- _Directive_
Format the listing, from its beginning through the line containing "scientific name: Gentiana nivalis", as a two-column CSV with the headers "label" and "value", one row per entry. Place each entry's text and its answer in separate quoted fields, replacing any line breaks with spaces.

- _Data provided_
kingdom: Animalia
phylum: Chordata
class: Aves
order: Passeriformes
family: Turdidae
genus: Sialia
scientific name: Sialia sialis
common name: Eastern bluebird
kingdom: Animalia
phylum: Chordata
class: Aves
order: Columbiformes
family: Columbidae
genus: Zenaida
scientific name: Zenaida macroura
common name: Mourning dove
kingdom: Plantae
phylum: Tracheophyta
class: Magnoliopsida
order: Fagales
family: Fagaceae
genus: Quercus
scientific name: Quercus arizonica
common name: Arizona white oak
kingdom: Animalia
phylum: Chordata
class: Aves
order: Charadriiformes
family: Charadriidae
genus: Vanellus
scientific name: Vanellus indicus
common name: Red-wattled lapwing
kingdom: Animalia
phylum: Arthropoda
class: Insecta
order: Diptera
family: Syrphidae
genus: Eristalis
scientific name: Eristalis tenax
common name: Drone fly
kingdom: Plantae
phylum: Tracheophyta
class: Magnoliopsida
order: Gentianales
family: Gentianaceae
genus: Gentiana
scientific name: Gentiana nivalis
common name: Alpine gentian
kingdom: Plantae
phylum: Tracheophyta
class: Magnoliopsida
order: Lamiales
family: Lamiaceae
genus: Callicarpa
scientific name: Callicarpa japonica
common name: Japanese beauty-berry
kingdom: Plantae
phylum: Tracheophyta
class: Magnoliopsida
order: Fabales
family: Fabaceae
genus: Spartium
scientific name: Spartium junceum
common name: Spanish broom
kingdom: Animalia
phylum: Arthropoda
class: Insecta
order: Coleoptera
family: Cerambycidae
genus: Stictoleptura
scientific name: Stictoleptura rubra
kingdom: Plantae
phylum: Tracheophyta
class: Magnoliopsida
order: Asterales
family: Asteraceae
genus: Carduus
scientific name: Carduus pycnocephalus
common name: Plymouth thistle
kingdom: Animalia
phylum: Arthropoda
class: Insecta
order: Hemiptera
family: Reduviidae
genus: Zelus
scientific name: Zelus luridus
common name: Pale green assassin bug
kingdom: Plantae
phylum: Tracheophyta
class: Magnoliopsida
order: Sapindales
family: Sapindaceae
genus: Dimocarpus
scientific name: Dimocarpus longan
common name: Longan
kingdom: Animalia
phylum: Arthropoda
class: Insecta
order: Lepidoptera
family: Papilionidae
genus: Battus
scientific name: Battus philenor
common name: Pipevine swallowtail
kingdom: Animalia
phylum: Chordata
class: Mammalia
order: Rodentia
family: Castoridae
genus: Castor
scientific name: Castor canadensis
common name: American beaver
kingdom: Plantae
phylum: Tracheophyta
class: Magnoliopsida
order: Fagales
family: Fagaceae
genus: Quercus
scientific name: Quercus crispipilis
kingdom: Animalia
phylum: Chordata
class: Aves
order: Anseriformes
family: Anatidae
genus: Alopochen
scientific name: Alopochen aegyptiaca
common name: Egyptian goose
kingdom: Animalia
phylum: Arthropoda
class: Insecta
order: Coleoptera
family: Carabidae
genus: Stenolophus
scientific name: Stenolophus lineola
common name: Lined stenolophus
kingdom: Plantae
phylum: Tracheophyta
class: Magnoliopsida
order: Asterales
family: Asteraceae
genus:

- _Full answer_
label,value
"kingdom:","Animalia"
"phylum:","Chordata"
"class:","Aves"
"order:","Passeriformes"
"family:","Turdidae"
"genus:","Sialia"
"scientific name:","Sialia sialis"
"common name:","Eastern bluebird"
"kingdom:","Animalia"
"phylum:","Chordata"
"class:","Aves"
"order:","Columbiformes"
"family:","Columbidae"
"genus:","Zenaida"
"scientific name:","Zenaida macroura"
"common name:","Mourning dove"
"kingdom:","Plantae"
"phylum:","Tracheophyta"
"class:","Magnoliopsida"
"order:","Fagales"
"family:","Fagaceae"
"genus:","Quercus"
"scientific name:","Quercus arizonica"
"common name:","Arizona white oak"
"kingdom:","Animalia"
"phylum:","Chordata"
"class:","Aves"
"order:","Charadriiformes"
"family:","Charadriidae"
"genus:","Vanellus"
"scientific name:","Vanellus indicus"
"common name:","Red-wattled lapwing"
"kingdom:","Animalia"
"phylum:","Arthropoda"
"class:","Insecta"
"order:","Diptera"
"family:","Syrphidae"
"genus:","Eristalis"
"scientific name:","Eristalis tenax"
"common name:","Drone fly"
"kingdom:","Plantae"
"phylum:","Tracheophyta"
"class:","Magnoliopsida"
"order:","Gentianales"
"family:","Gentianaceae"
"genus:","Gentiana"
"scientific name:","Gentiana nivalis"